Untuk itu, lanjut dia, Pemkab Kudus perlu menganggarkan dengan dana APBD untuk menuntaskan pembangunannya.
Melalui APBD 2017 diusulkan dana sebesar Rp2,9 miliar untuk pembuatan los dan kios serta lantai pasar yang belum berkeramik.
Saat ini, kata dia, proyek kegiatan pembuatan los dan kios serta pembuatan lantai pasar masih proses lelang.
Rencananya, kata dia, kegiatan tersebut akan dituntaskan dalam waktu 90 hari.
Ia memperkirakan, pada awal 2018 bangunan Pasar Piji tersebut baru bisa ditempati para pedagang, karena bantuan dana dari Pemrov Jateng memang belum cukup hingga pembuatan los dan kios maupun lantainya.
Pembangunan Pasar Piji yang memiliki luas 13.500 meter persegi tersebut dikerjakan tahun 2016 dengan model dua lantai.
Adapun total anggaran untuk pembangunan pasar tersebut mencapai Rp22,4 miliar yang dikerjakan melalui dua tahap.
Untuk tahap pertama dianggarkan dengan dana sebesar Rp15,61 miliar dari Provinsi Jateng ditambah dari APBD Kudus sebesar Rp7,9 miliar.
Sementara tahap kedua pembangunan pasar tersebut untuk penambahan bangunan bagian belakang pasar terpaksa dianggarkan sendiri oleh Pemkab Kudus dengan dana sebesar Rp6,89 miliar.
Tahap terakhir untuk melengkapi los, kios dan lantai, Pemkab Kudus kembali menggelontorkan dana sebesar Rp2,9 miliar.
Sejumlah pedagang Pasar Piji yang saat ini berada di tempat relokasi, sudah menantikan pembangunan pasar tersebut bisa segera dituntaskan.
Pasalnya, para pedagang tersebut mengeluhkan penurunan omzet penjualannya menyusul lokasi jualannya diserbu pedagang dadakan yang menempati tepi jalan raya, sehingga menghalangi pandangan pengunjung terhadap lokasi penampungan sementara pedagang yang sebelumnya berjualan di Pasar Piji.
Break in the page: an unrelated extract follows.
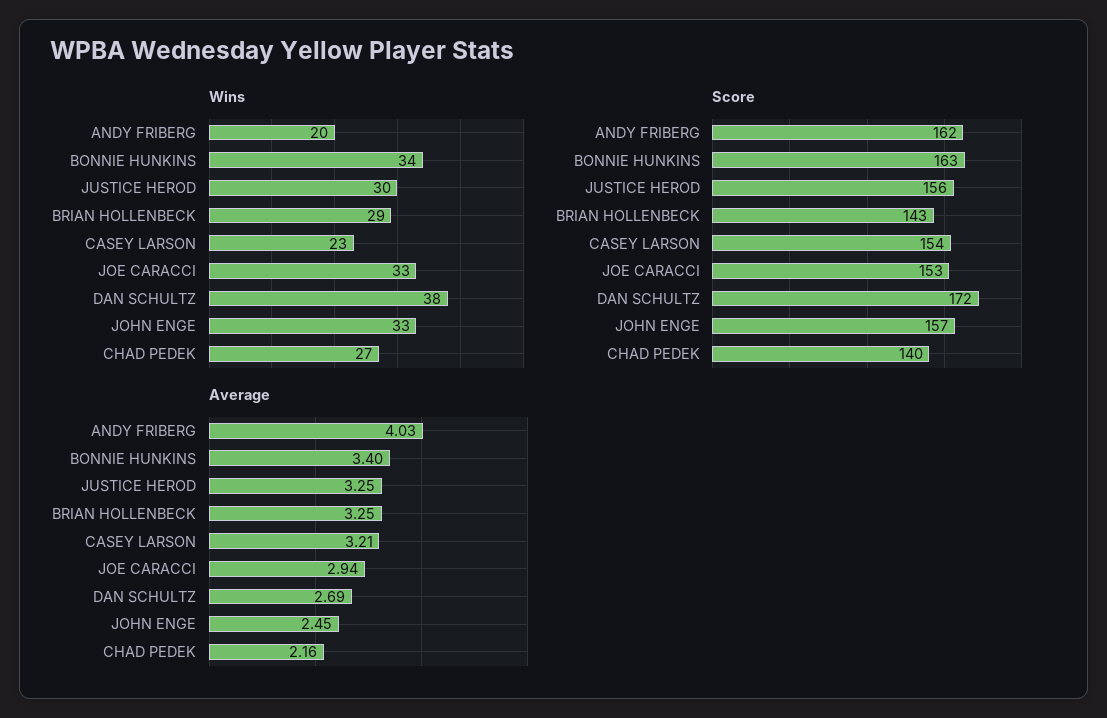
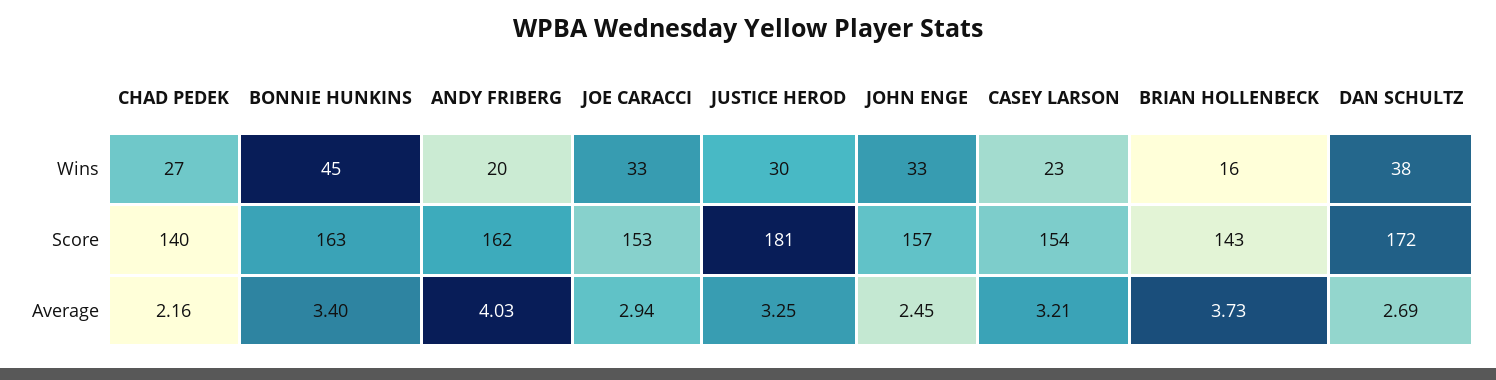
Wins, BONNIE HUNKINS: 34 -> 45
Wins, BRIAN HOLLENBECK: 29 -> 16
Score, JUSTICE HEROD: 156 -> 181
Average, BRIAN HOLLENBECK: 3.25 -> 3.73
Akibatnya, sejumlah pengunjung enggan masuk ke lokasi penampungan pedagang karena mereka lebih memilih transaksi di tepi jalan.
Jumlah pedagang di Pasar Piji totalnya sebanyak 1.187 pedagang, meliputi pedagang yang masih mengantongi izin pendasaran sebanyak 315 pedagang, selebihnya belum diketahui apakah masih menyimpan surat tersebut atau kiosnya dilimpahkan sanak keluarganya.
Jika ditambahkan dengan pedagang dadakan, totalnya menjadi 1.617 pedagang.